FOR SALE: N eon electric crucifix, with case, in good condition; $35 takes it; 150 dozen pall bearers gloves. . . . One new prayer rail with case $55.

Washington Pinsticker

In recent months the monthly Washingtonian, which was established about five years ago as an innocuous houseorgan for the Hotel Mayflower (named The Mayflower's Log), has been publishing less & less news of Society, more & more pungent comment on politics. Last fortnight The Washingtonian definitely abandoned its conservatism, came out as a magazine "which pokes pins into almost everything and everybody in town," began its pinsticking with a cover caricature of a button-nosed Herbert Hoover in red-white-&-blue.

The change in caricature was doubtless more sensational to the magazine's staff than to the Washington public, which is now fairly accustomed to seeing statesmen and politicians baited. However some 2,000 copies of the revamped issue were bought in the Capital. Usual sale there is about 1,000. Instigator of the change is The Washingtoman's new General Manager Frederick G. Brownell, onetime editor & publisher of Buffalo Town Tidings, brother-in-law of Editor Peter Yischer of Polo. Mrs. Marion Banister, sister of Senator Carter Glass of Virginia, continues as editrix. Newsmen Robert S. Allen, George Abell and Drew Pearson, reputed co-authors of Washington Merry-Go-Round, were reported helping to finance the magazine with their royalties from the book, but that might have been suggested by the fact that Pearson and Abell are announced contributors to the magazine, and that the principal page of chit-chat is headed "Merry-Go-Round."

High points of the current issue: a satirical sketch of Representative Sol Bloom of New York who "allows George [Washington] to share in his publicity stunts'' as director of the George Washington Bi-Centennial Commission; an assault upon President Hoover's Unemployment policy as "a food dole substituted for a money dole"; description of Illinois' Governor Louis Lincoln Emmerson's bewilderment when President Hoover curtailed the duck-shooting season: "What do you know about that guy! He must think that ducks vote in Illinois."

Odds, Ends

P: Grafton Wilcox, onetime Washington correspondent for the New York Herald Tribune and for five years assistant managing editor, was appointed managing editor to succeed Armstead Richardson Holcombe, resigned.
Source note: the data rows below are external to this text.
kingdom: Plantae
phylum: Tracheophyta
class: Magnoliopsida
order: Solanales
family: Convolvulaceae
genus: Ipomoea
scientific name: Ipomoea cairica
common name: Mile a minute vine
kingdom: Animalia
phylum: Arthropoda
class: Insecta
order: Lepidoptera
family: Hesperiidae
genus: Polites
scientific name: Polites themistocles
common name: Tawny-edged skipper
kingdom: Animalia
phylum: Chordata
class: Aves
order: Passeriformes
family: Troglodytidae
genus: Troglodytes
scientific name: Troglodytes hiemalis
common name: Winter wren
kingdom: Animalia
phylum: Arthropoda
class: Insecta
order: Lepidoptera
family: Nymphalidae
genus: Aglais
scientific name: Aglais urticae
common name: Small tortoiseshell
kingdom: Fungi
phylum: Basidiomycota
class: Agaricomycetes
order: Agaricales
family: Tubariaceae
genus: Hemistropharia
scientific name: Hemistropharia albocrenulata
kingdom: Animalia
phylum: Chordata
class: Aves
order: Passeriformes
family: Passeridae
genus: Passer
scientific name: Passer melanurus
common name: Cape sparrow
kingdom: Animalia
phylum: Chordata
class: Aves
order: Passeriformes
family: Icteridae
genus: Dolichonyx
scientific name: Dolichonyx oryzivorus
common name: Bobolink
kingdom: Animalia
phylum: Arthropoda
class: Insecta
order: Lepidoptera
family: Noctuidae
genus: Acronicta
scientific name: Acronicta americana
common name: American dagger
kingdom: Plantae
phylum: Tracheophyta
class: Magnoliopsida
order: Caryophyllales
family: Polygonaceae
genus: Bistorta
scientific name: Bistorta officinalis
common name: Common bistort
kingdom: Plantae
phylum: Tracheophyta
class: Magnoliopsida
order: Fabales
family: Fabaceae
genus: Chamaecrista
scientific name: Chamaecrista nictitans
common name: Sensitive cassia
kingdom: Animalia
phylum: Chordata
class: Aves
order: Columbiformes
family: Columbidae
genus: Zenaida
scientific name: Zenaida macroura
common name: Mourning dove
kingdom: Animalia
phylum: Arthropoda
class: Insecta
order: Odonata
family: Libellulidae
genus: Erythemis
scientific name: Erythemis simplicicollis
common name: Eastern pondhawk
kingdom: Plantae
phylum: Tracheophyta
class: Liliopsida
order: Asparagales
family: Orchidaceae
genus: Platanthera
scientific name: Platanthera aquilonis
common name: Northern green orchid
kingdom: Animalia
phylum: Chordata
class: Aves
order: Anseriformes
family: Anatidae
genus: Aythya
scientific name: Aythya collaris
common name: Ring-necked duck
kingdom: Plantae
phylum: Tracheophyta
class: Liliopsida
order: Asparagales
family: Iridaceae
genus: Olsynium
P: Dapper Major Frank Earl Mason, recently resigned president of Hearst's International News Service, returned from Europe to become a vice president of National Broadcasting Co.

P: Subscribers to Metals & Alloys, magazine for metallurgical engineers, found the current issue bound within a cover of real aluminum, cold rolled to 2/1.000 in. thickness. The publishers stated that other magazines had appeared with metal foil applied to paper, but never before with a cover of rolled metal. Future issues may be bound in lead, copper, nickel, brass, steel, zinc, molybdenum if manufacturers can be induced to follow the example of Aluminum Co. of America and donate the metal.

P: Publishers of Chicago's Jewish Courier announced a cut in salaries. Editor S. M. Melamed & staff walked out on strike, proceeded to publish their own daily. The real Courier suspended publication.